2.資源循環システム高度化促進事業費【2022年度当初:3.2億円】
日本の都市鉱山の有効利用を促進し、資源の安定供給及び省資源・省エネ化を実現するため、高効率製錬技術及び動静脈情報連携システムの開発を行いました。
3.成長志向型の資源自律経済戦略
近年では、廃棄物問題や気候変動問題に加え、世界的な資源需要と地政学的なリスクの高まりといった資源制約の観点から、鉱物等の資源の効率的・循環的な利用と付加価値の最大化を図る、「サーキュラーエコノミー」への移行が喫緊の課題となってきています。具体的には、資源制約の観点で資源の枯渇や調達面でのリスクが増大する懸念が高まっていること、環境制約の観点で廃棄物処理の困難性やカーボンニュートラル実現に向けた対応が求められていること、成長機会の観点でサーキュラーエコノミーの市場が今後大幅に拡大していく可能性があること等を踏まえ、これまで主に廃棄物処理や3R(Reduce, Reuse, Recycle)の観点で進めてきた資源循環を、経済活動として進めていく意義が高まっています。

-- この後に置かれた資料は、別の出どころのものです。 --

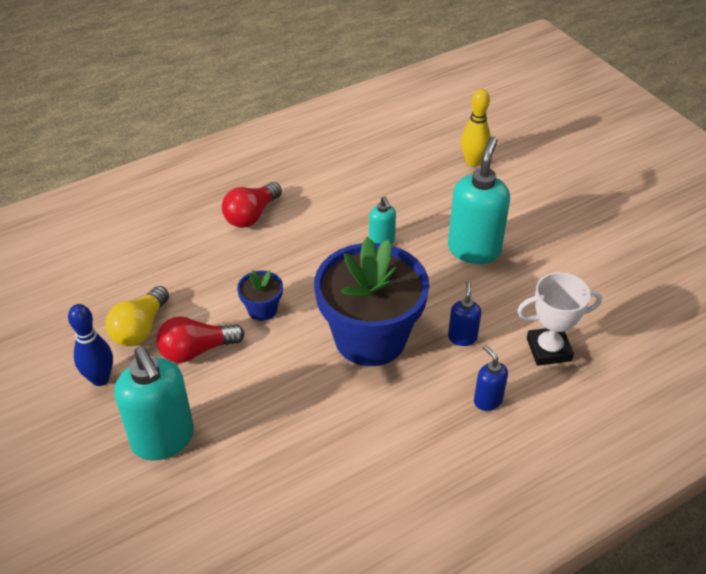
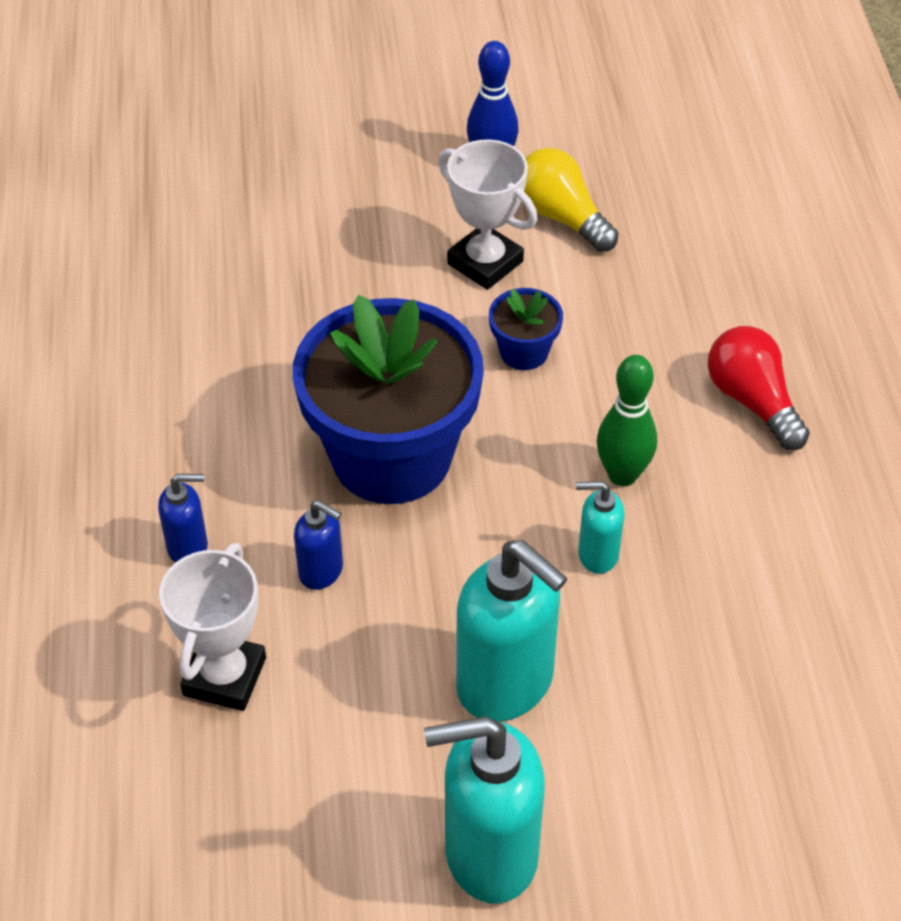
camera: 115 degrees right, 5 degrees up
(163, 439) = (355, 199): turquoise soap dispenser -> turquoise soap dispenser (489, 854)
(196, 350) = (485, 262): red light bulb -> white trophy
(327, 247) = (622, 475): none -> green bowling pin
(473, 162) = (764, 809): yellow bowling pin -> none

そのため、経済産業省では、近年の新型コロナ禍やウクライナ情勢等に端を発した物資や資源の供給制約を受け、物資や資源の再利用・再資源化等を通じて供給途絶リスクをコントロールし、経済の自律化・強靱化と成長につなげる「成長志向型の資源自律経済の確立」を、経済産業政策の新機軸の1つとして打ち出しました。
2022年10月には、「成長志向型の資源自律経済デザイン研究会」及び「資源自律経済戦略企画室(通称:資源自律経済デザイン室)」を立ち上げ、2020年5月に策定した「循環経済ビジョン2020」で示した方向性を踏まえ、国内の資源循環システムの自律化・強靱化と国際市場獲得に向けて、技術とルールのイノベーションを促進する観点から、①競争環境整備(規制・ルール)、②サーキュラーエコノミー・ツールキット(政策支援)、③サーキュラーエコノミー・パートナーシップ(産官学連携)を基軸に、総合的な政策パッケージとして、「成長志向型の資源自律経済戦略」を2023年3月31日に策定しました(第314-3-1)。
【第314-3-1】成長志向型の資源自立経済の確立のための政策ツール
【第314-3-1】成長志向型の資源自立経済の確立のための政策ツール(ppt/pptx形式:199KB)
- 資料:
- 経済産業省作成
本戦略の実現に向けて、2023年夏頃を目処に、①産官学サーキュラーエコノミー・パートナーシップを立ち上げるとともに、②動静脈連携の加速に向けた制度整備を実施していきます。